> [TAREFA OBRIGATÓRIA A] Redigite os registros começando do início e terminando na linha que contém "You are a photographer setting", com essa linha incluída, e deixe as imagens fora da resposta.

Os jornais publicam que o Museu da Língua Portuguesa, em São Paulo, inaugurou uma exposição sobre a fala e os sotaques brasileiros. Daqui de Olinda, eu me sinto presente. Muito bem, não vi e já gostei. Explico a seguir por quê.
No texto “O frevo que se canta hoje no Recife” narrei num trecho:
“No Marco Zero do Recife, tocava uma orquestra afinada, passistas faziam um passo de acrobatas, cercados de gente de muitas idades e lugares. Mas eis que de repente, no azul do céu do cais, foi anunciado o frevo de bloco Evocação nº 1, de Nelson Ferreira.
Para mim, coisa melhor não há, e me deixei ficar em desarmada prelibação do que viria. Um calor de felicidade correu no peito em atenção à lembrança que guardamos da letra, da canção, do coral de Batutas de São José, do tempo imorredouro da melodia. Então a voz da cantora soltou:
‘Felinto, Pedro Salgado, Guilherme, Fenelon
Cadê teus blocos famosos?…’Mas esses primeiros versos não dizem bem o que ouvi. Outra canção se fez presente já no começo, porque a cantora cometeu um ‘Fê-linto’. De imediato, esclareço que tal variação na prosódia local não é coisa boba, sem importância. Nós estamos falando de um hino da cidade. Trata-se de uma das maiores obras de Nelson Ferreira. Mas o melhor veio depois. Terminada a música, fui ao animador do encontro e lhe fiz ver que aquela ‘pronúncia’ não era conforme a original. Então ele me respondeu com o ar mais puro da tarde:
– Todos cantam assim.

> [TAREFA OBRIGATÓRIA B] Repita sem alterações o trecho do texto sobre o frevo começando em "Os jornais publicam" e terminando em "1, de Nelson Ferreira.".

> [MATERIAL DO EXERCÍCIO]
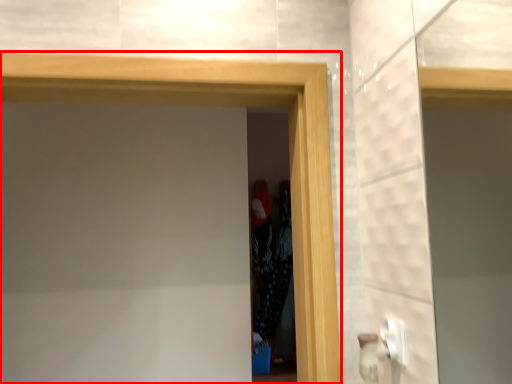
Question: From the image's perspective, what is the correct spatial positioning of screen door (annotated by the red box) in reference to screen door?

Choices:
 (A) below
 (B) above

Answer: (B)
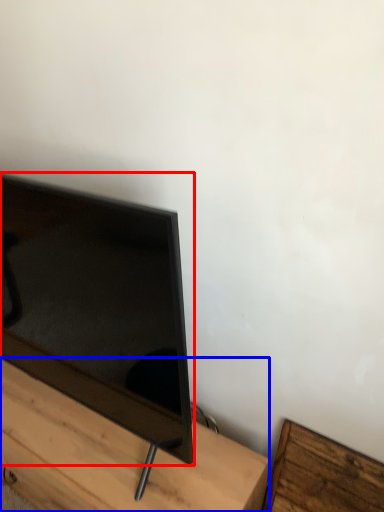
Question: Which point is further to the camera, television (highlighted by a red box) or furniture (highlighted by a blue box)?

Choices:
 (A) television
 (B) furniture

Answer: (B)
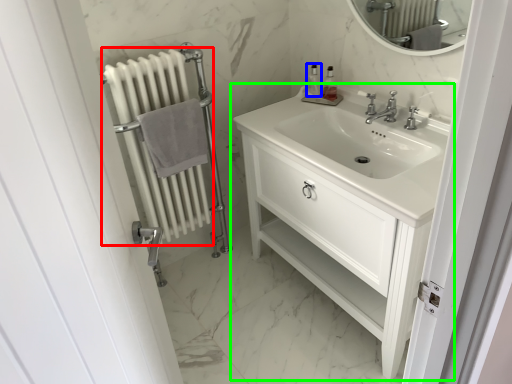
Question: Based on their relative distances, which object is nearer to radiator (highlighted by a red box)? Choose from soap dispenser (highlighted by a blue box) and bathroom cabinet (highlighted by a green box).

Choices:
 (A) soap dispenser
 (B) bathroom cabinet

Answer: (B)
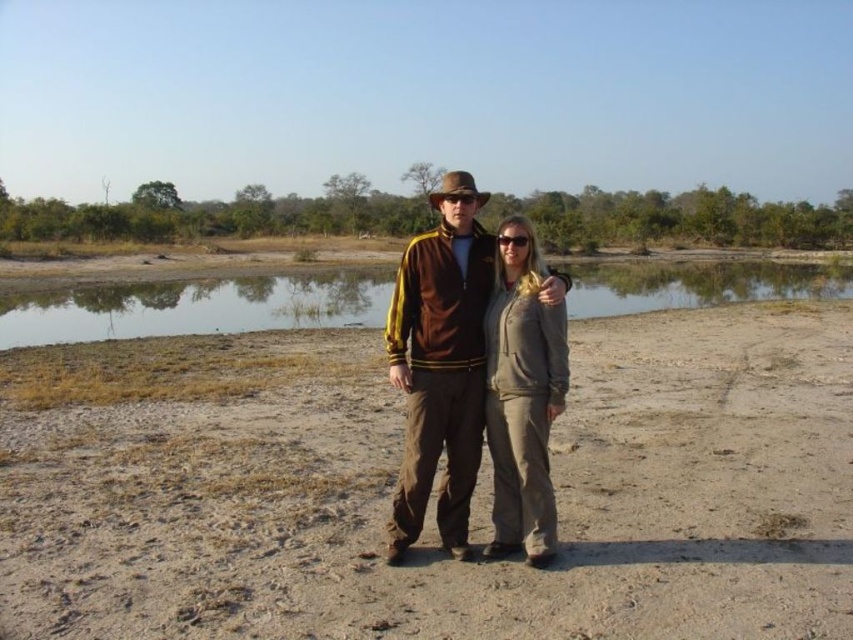
You are a photographer setting up a tripod to capture the scene with the brown sandy dirt at center and the brown suede jacket at center. Which object occupies more horizontal space in the image?

The brown sandy dirt at center has a greater width than the brown suede jacket at center, so it occupies more horizontal space in the image.

Looking at this image, you are a photographer trying to capture the reflection of the two people in the clear water at center. Based on their current positions, will their reflections be visible in the water?

The clear water at center is located at point (196, 307), so the photographer can capture the reflections of the two people as long as they are positioned within the water area.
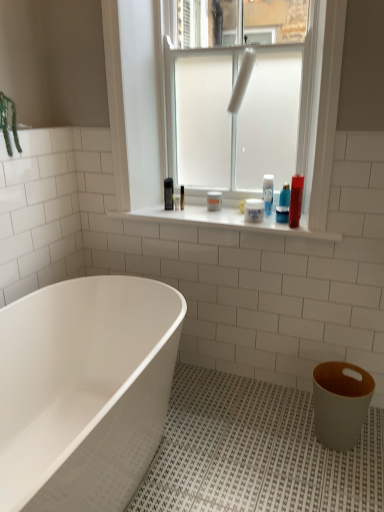
In order to click on vacant space in white frosted glass at center (from a real-world perspective) in this screenshot , I will do `click(214, 218)`.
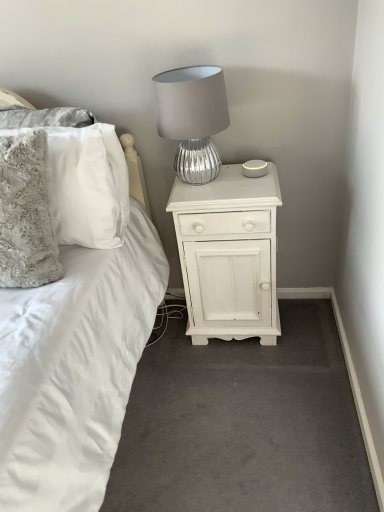
The height and width of the screenshot is (512, 384). Identify the location of vacant area located to the right-hand side of white painted wood nightstand at center. (304, 328).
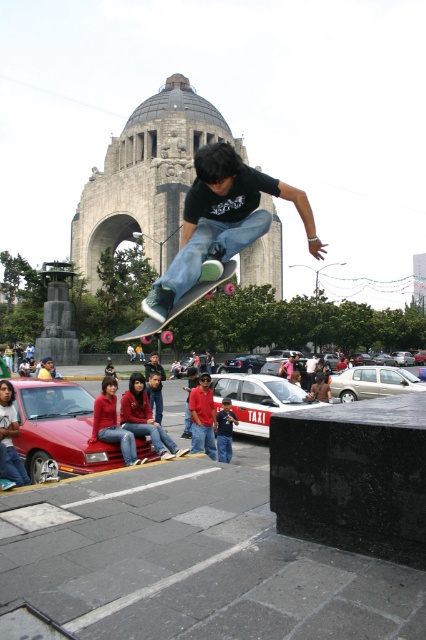
Between point (203, 403) and point (216, 444), which one is positioned in front?

Point (216, 444) is in front.

Does red cotton shirt at center have a lesser width compared to blue denim jeans at center?

No, red cotton shirt at center is not thinner than blue denim jeans at center.

Does point (209, 397) come behind point (233, 422)?

No, (209, 397) is in front of (233, 422).

Find the location of a particular element. The image size is (426, 640). red cotton shirt at center is located at coordinates (203, 417).

Who is lower down, matte black skateboard at center or red cotton shirt at center?

red cotton shirt at center is lower down.

Does matte black skateboard at center appear over red cotton shirt at center?

Yes, matte black skateboard at center is above red cotton shirt at center.

Between point (186, 264) and point (201, 372), which one is positioned behind?

The point (201, 372) is more distant.

At what (x,y) coordinates should I click in order to perform the action: click on matte black skateboard at center. Please return your answer as a coordinate pair (x, y). This screenshot has height=640, width=426. Looking at the image, I should click on (221, 221).

Does pink rubber wheels skateboard at center have a smaller size compared to blue denim jeans at center?

Incorrect, pink rubber wheels skateboard at center is not smaller in size than blue denim jeans at center.

Describe the element at coordinates (178, 305) in the screenshot. I see `pink rubber wheels skateboard at center` at that location.

The height and width of the screenshot is (640, 426). I want to click on pink rubber wheels skateboard at center, so click(x=178, y=305).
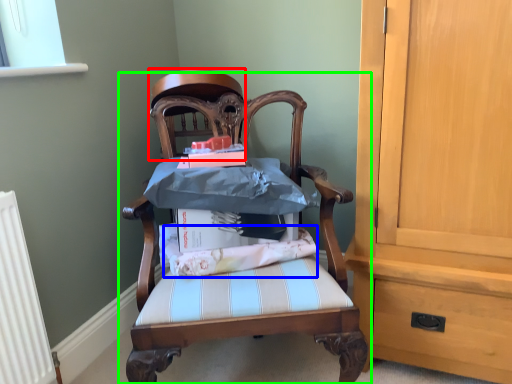
Question: Considering the real-world distances, which object is farthest from chair (highlighted by a red box)? fabric (highlighted by a blue box) or chair (highlighted by a green box)?

Choices:
 (A) fabric
 (B) chair

Answer: (A)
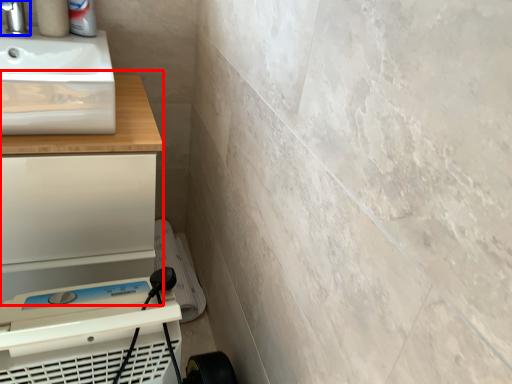
Question: Which point is further to the camera, counter (highlighted by a red box) or tap (highlighted by a blue box)?

Choices:
 (A) counter
 (B) tap

Answer: (B)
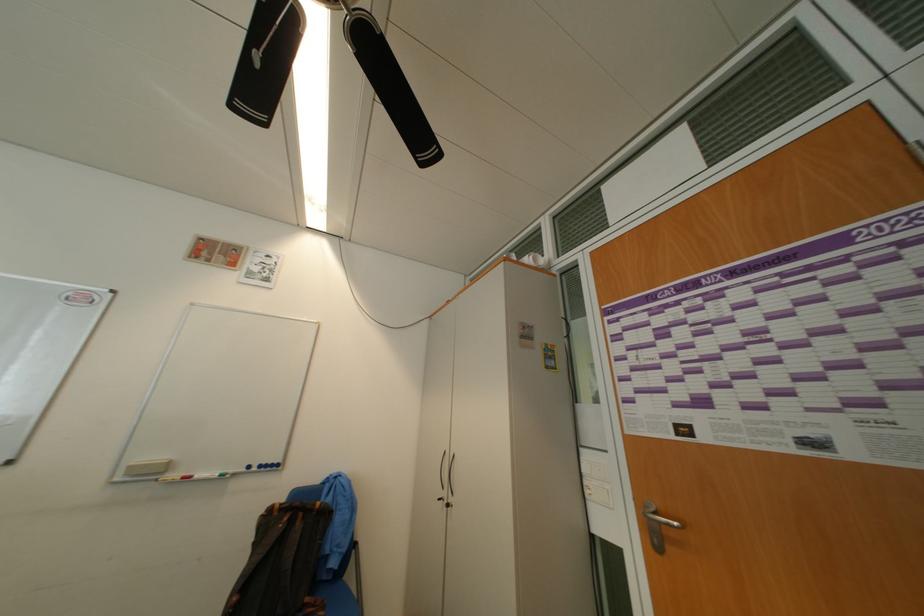
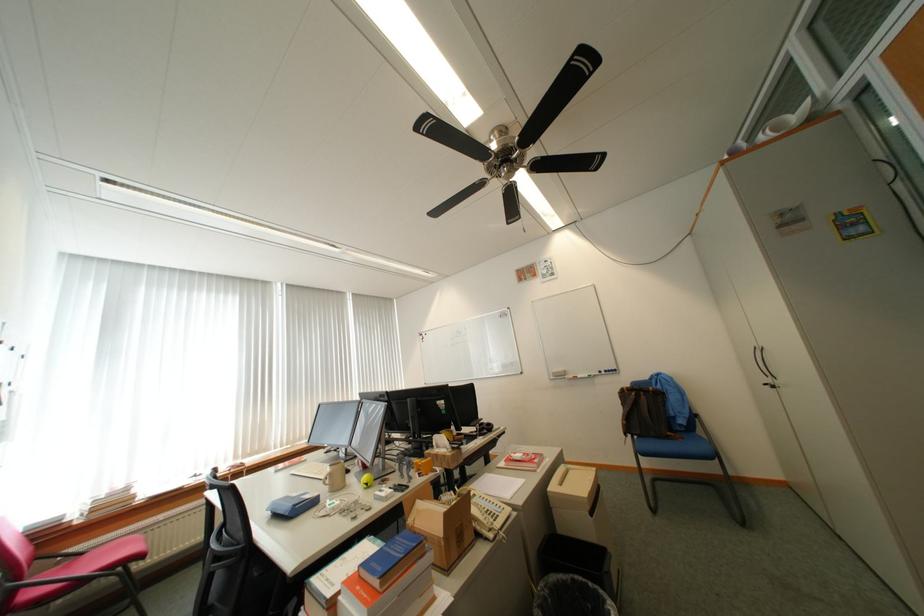
Question: How did the camera likely rotate?

Choices:
 (A) Left
 (B) Right
 (C) Up
 (D) Down

Answer: (A)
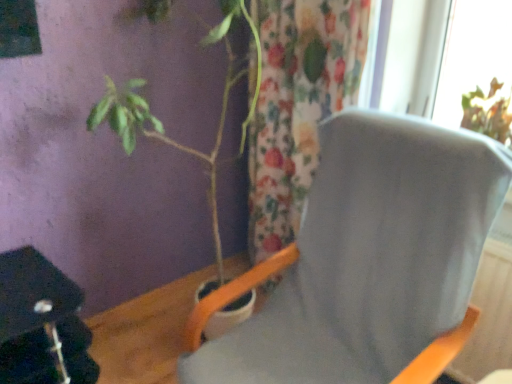
Question: Is the position of gray fabric chair at center less distant than that of floral fabric curtain at center?

Choices:
 (A) no
 (B) yes

Answer: (B)

Question: Can you confirm if gray fabric chair at center is positioned to the right of floral fabric curtain at center?

Choices:
 (A) yes
 (B) no

Answer: (B)

Question: Is gray fabric chair at center further to the viewer compared to floral fabric curtain at center?

Choices:
 (A) yes
 (B) no

Answer: (B)

Question: Does gray fabric chair at center turn towards floral fabric curtain at center?

Choices:
 (A) no
 (B) yes

Answer: (A)

Question: Can you confirm if gray fabric chair at center is wider than floral fabric curtain at center?

Choices:
 (A) yes
 (B) no

Answer: (A)

Question: Is floral fabric curtain at center inside gray fabric chair at center?

Choices:
 (A) yes
 (B) no

Answer: (B)

Question: Does floral fabric curtain at center turn towards gray fabric chair at center?

Choices:
 (A) no
 (B) yes

Answer: (A)

Question: Does floral fabric curtain at center have a greater height compared to gray fabric chair at center?

Choices:
 (A) no
 (B) yes

Answer: (B)

Question: Does floral fabric curtain at center lie behind gray fabric chair at center?

Choices:
 (A) yes
 (B) no

Answer: (A)

Question: Does floral fabric curtain at center have a smaller size compared to gray fabric chair at center?

Choices:
 (A) yes
 (B) no

Answer: (A)

Question: From the image's perspective, does floral fabric curtain at center appear lower than gray fabric chair at center?

Choices:
 (A) yes
 (B) no

Answer: (B)

Question: Can you confirm if floral fabric curtain at center is positioned to the right of gray fabric chair at center?

Choices:
 (A) yes
 (B) no

Answer: (A)

Question: Considering the relative positions of green matte plant at left and gray fabric chair at center in the image provided, is green matte plant at left to the right of gray fabric chair at center from the viewer's perspective?

Choices:
 (A) yes
 (B) no

Answer: (B)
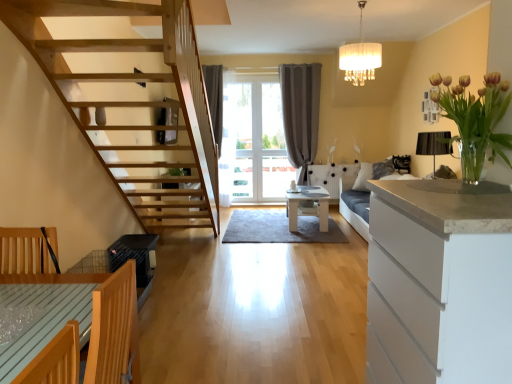
Question: Is white fabric lampshade at upper center thinner than white matte cabinet at right?

Choices:
 (A) yes
 (B) no

Answer: (A)

Question: Does white fabric lampshade at upper center come behind white matte cabinet at right?

Choices:
 (A) yes
 (B) no

Answer: (A)

Question: Is white matte cabinet at right a part of white fabric lampshade at upper center?

Choices:
 (A) yes
 (B) no

Answer: (B)

Question: Can you confirm if white fabric lampshade at upper center is smaller than white matte cabinet at right?

Choices:
 (A) no
 (B) yes

Answer: (B)

Question: Considering the relative sizes of white fabric lampshade at upper center and white matte cabinet at right in the image provided, is white fabric lampshade at upper center wider than white matte cabinet at right?

Choices:
 (A) yes
 (B) no

Answer: (B)

Question: In the image, is white matte cabinet at right on the left side or the right side of white glossy table at center, the second table when ordered from left to right?

Choices:
 (A) left
 (B) right

Answer: (B)

Question: From a real-world perspective, is white matte cabinet at right positioned above or below white glossy table at center, which is the 1th table in top-to-bottom order?

Choices:
 (A) below
 (B) above

Answer: (B)

Question: Looking at their shapes, would you say white matte cabinet at right is wider or thinner than white glossy table at center, the second table when ordered from left to right?

Choices:
 (A) wide
 (B) thin

Answer: (B)

Question: Relative to white glossy table at center, the second table when ordered from left to right, is white matte cabinet at right in front or behind?

Choices:
 (A) behind
 (B) front

Answer: (B)

Question: From the image's perspective, is white glossy table at center, positioned as the 1th table in right-to-left order, above or below gray fabric curtain at center?

Choices:
 (A) above
 (B) below

Answer: (B)

Question: Is white glossy table at center, which is the 1th table in top-to-bottom order, in front of or behind gray fabric curtain at center in the image?

Choices:
 (A) behind
 (B) front

Answer: (B)

Question: Looking at their shapes, would you say white glossy table at center, which is the 1th table in top-to-bottom order, is wider or thinner than gray fabric curtain at center?

Choices:
 (A) thin
 (B) wide

Answer: (B)

Question: Looking at the image, does white glossy table at center, the second table when ordered from left to right, seem bigger or smaller compared to gray fabric curtain at center?

Choices:
 (A) small
 (B) big

Answer: (A)

Question: Considering their positions, is white matte cabinet at right located in front of or behind light brown wooden table at lower left, positioned as the 1th table in bottom-to-top order?

Choices:
 (A) behind
 (B) front

Answer: (B)

Question: In terms of height, does white matte cabinet at right look taller or shorter compared to light brown wooden table at lower left, the second table when ordered from back to front?

Choices:
 (A) tall
 (B) short

Answer: (A)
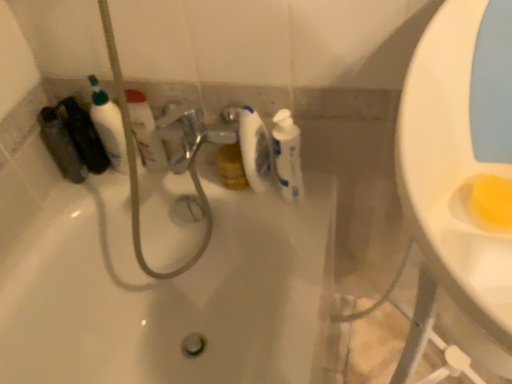
This screenshot has width=512, height=384. Identify the location of vacant space to the right of white glossy bottle at center, marked as the first cleaning product in a right-to-left arrangement. (318, 182).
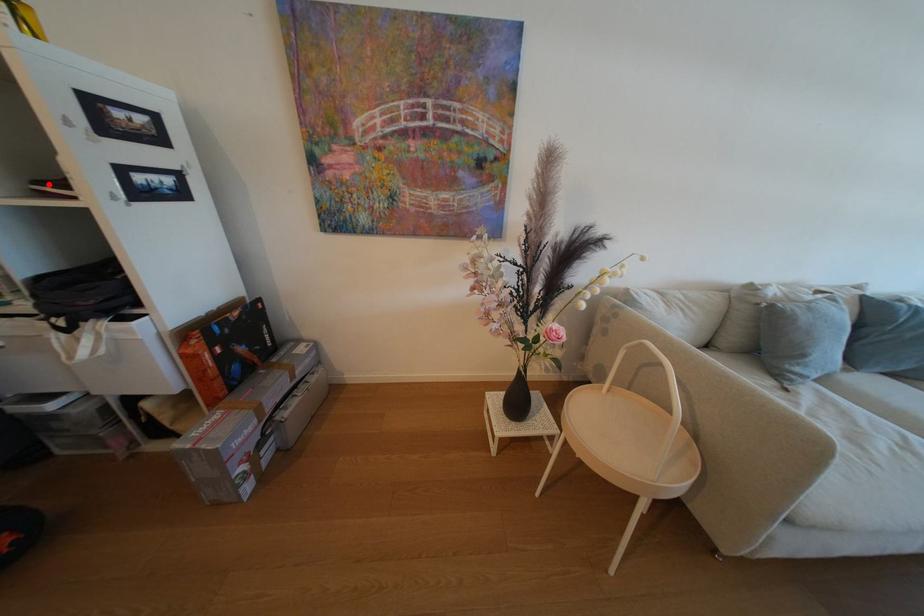
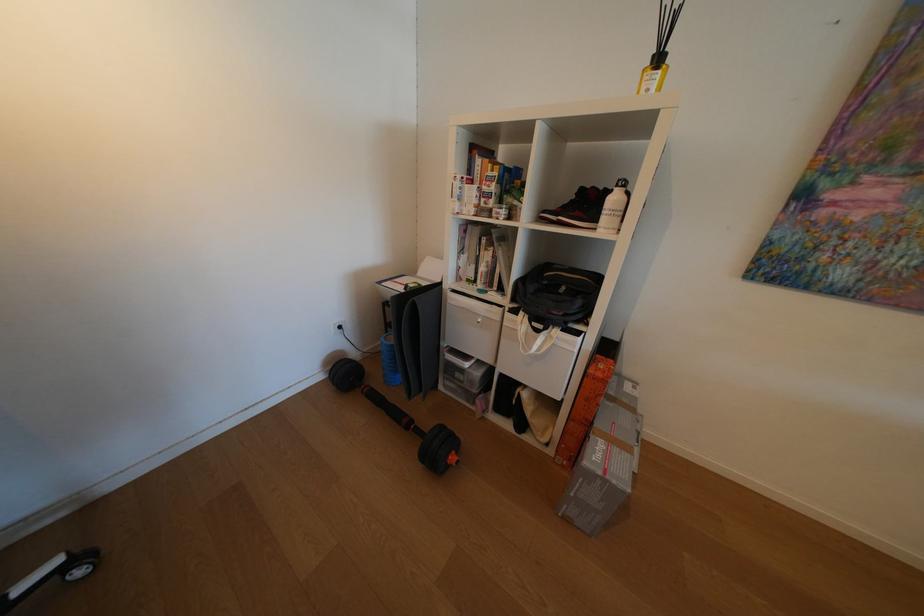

> [SOLUÇÃO A]
Question: From the image's perspective, what is the correct spatial positioning of screen door (annotated by the red box) in reference to screen door?

Choices:
 (A) below
 (B) above

Answer: (B)
Question: Which point is further to the camera, television (highlighted by a red box) or furniture (highlighted by a blue box)?

Choices:
 (A) television
 (B) furniture

Answer: (B)
Question: Based on their relative distances, which object is nearer to radiator (highlighted by a red box)? Choose from soap dispenser (highlighted by a blue box) and bathroom cabinet (highlighted by a green box).

Choices:
 (A) soap dispenser
 (B) bathroom cabinet

Answer: (B)
You are a photographer setting up a tripod to capture the scene with the brown sandy dirt at center and the brown suede jacket at center. Which object occupies more horizontal space in the image?

> [SOLUÇÃO B]
Os jornais publicam que o Museu da Língua Portuguesa, em São Paulo, inaugurou uma exposição sobre a fala e os sotaques brasileiros. Daqui de Olinda, eu me sinto presente. Muito bem, não vi e já gostei. Explico a seguir por quê.
No texto “O frevo que se canta hoje no Recife” narrei num trecho:
“No Marco Zero do Recife, tocava uma orquestra afinada, passistas faziam um passo de acrobatas, cercados de gente de muitas idades e lugares. Mas eis que de repente, no azul do céu do cais, foi anunciado o frevo de bloco Evocação nº 1, de Nelson Ferreira.